WHAT IS BEING ASKED: In the entries below, the lines from the one with "77: (42, 154)" through the one with "108: (275, 112)" are to be copied exactly; both ends count.

***** RAW DATA *****

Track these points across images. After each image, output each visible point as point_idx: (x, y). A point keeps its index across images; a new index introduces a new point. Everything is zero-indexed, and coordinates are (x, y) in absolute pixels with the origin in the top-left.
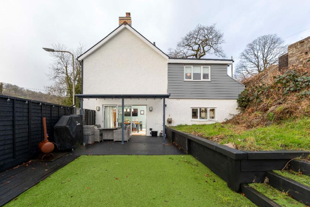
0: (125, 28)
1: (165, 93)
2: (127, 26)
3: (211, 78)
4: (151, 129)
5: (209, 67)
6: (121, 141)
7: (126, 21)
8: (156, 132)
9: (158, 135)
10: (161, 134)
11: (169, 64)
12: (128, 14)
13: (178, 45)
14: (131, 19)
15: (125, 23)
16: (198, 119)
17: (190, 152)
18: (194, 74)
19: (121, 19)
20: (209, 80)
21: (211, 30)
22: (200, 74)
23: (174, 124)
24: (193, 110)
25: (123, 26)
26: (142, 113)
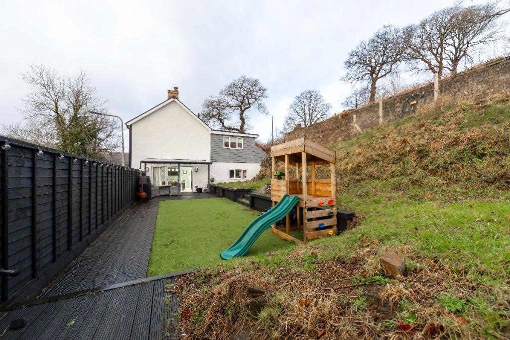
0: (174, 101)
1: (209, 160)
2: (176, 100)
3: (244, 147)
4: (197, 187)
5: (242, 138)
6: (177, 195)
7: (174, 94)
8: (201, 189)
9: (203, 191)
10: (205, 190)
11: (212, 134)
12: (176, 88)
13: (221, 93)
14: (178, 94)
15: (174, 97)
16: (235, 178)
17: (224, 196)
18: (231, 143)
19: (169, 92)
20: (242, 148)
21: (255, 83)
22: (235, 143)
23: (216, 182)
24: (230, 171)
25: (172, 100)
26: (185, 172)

*****
***** RAW DATA *****

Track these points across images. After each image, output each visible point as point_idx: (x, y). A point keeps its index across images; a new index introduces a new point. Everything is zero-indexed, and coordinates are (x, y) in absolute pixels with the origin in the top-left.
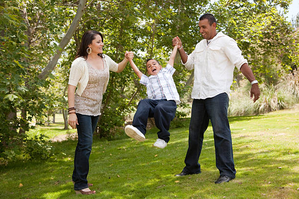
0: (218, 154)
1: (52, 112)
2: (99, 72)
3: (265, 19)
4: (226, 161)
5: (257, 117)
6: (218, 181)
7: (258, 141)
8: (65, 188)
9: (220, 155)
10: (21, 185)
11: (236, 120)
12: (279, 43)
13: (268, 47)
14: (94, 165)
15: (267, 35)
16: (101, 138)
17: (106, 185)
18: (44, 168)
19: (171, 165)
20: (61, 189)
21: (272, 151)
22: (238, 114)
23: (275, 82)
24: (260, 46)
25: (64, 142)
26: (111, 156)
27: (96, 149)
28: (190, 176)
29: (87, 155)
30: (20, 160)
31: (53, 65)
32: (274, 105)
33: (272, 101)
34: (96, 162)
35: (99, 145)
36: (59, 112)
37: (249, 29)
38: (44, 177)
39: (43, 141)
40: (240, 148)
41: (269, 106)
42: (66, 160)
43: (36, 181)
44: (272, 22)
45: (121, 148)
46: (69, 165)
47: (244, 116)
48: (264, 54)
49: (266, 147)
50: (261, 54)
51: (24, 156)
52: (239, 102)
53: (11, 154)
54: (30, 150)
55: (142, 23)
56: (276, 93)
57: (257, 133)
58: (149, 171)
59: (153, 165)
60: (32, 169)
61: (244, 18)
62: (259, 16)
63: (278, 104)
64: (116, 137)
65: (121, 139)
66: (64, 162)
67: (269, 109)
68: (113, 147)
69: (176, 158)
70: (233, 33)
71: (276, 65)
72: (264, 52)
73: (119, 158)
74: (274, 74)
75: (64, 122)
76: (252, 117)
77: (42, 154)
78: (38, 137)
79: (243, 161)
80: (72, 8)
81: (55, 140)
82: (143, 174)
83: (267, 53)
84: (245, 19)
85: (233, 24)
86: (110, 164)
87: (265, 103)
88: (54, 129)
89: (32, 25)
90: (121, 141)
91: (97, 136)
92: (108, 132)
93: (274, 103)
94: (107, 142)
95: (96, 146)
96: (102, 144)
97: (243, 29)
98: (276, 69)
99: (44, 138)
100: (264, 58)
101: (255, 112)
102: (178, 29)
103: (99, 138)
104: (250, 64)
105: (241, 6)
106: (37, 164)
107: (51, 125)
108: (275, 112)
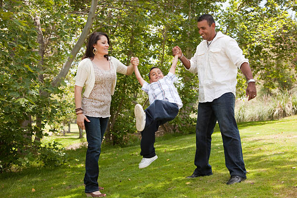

*****
***** RAW DATA *****

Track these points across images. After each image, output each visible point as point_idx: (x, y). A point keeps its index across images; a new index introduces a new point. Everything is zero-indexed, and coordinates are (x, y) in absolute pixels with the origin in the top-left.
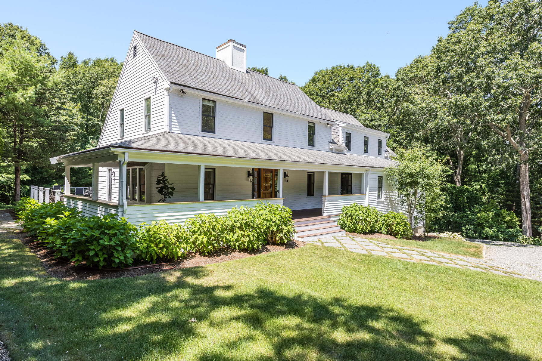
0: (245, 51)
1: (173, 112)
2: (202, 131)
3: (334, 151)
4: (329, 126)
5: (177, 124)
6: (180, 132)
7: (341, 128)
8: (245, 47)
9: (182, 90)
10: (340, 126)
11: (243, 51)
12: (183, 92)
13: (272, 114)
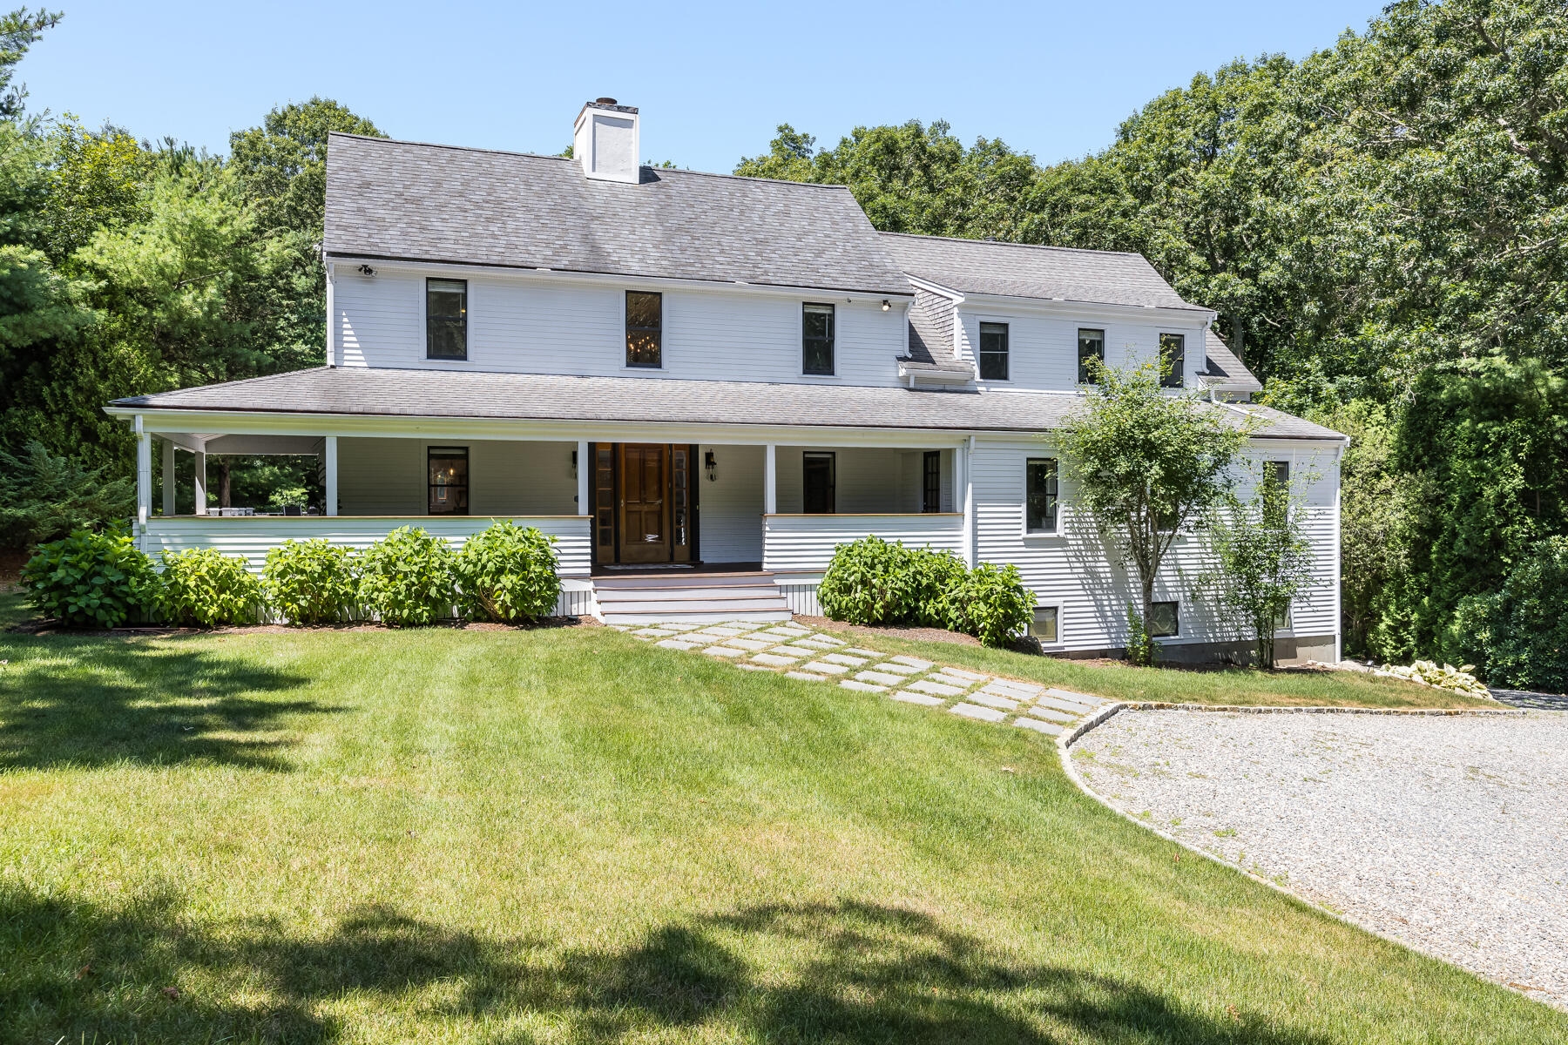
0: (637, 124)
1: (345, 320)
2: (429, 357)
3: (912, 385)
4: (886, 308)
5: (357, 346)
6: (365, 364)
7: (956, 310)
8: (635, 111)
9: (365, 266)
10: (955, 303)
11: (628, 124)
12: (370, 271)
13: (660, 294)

*****

THE ANSWER:
77: (42, 154)
78: (38, 137)
79: (243, 161)
80: (72, 8)
81: (55, 140)
82: (143, 174)
83: (267, 53)
84: (245, 19)
85: (233, 24)
86: (110, 164)
87: (265, 103)
88: (54, 129)
89: (32, 25)
90: (121, 141)
91: (97, 136)
92: (108, 132)
93: (274, 103)
94: (107, 142)
95: (96, 146)
96: (102, 144)
97: (243, 29)
98: (276, 69)
99: (44, 138)
100: (264, 58)
101: (255, 112)
102: (178, 29)
103: (99, 138)
104: (250, 64)
105: (241, 6)
106: (37, 164)
107: (51, 125)
108: (275, 112)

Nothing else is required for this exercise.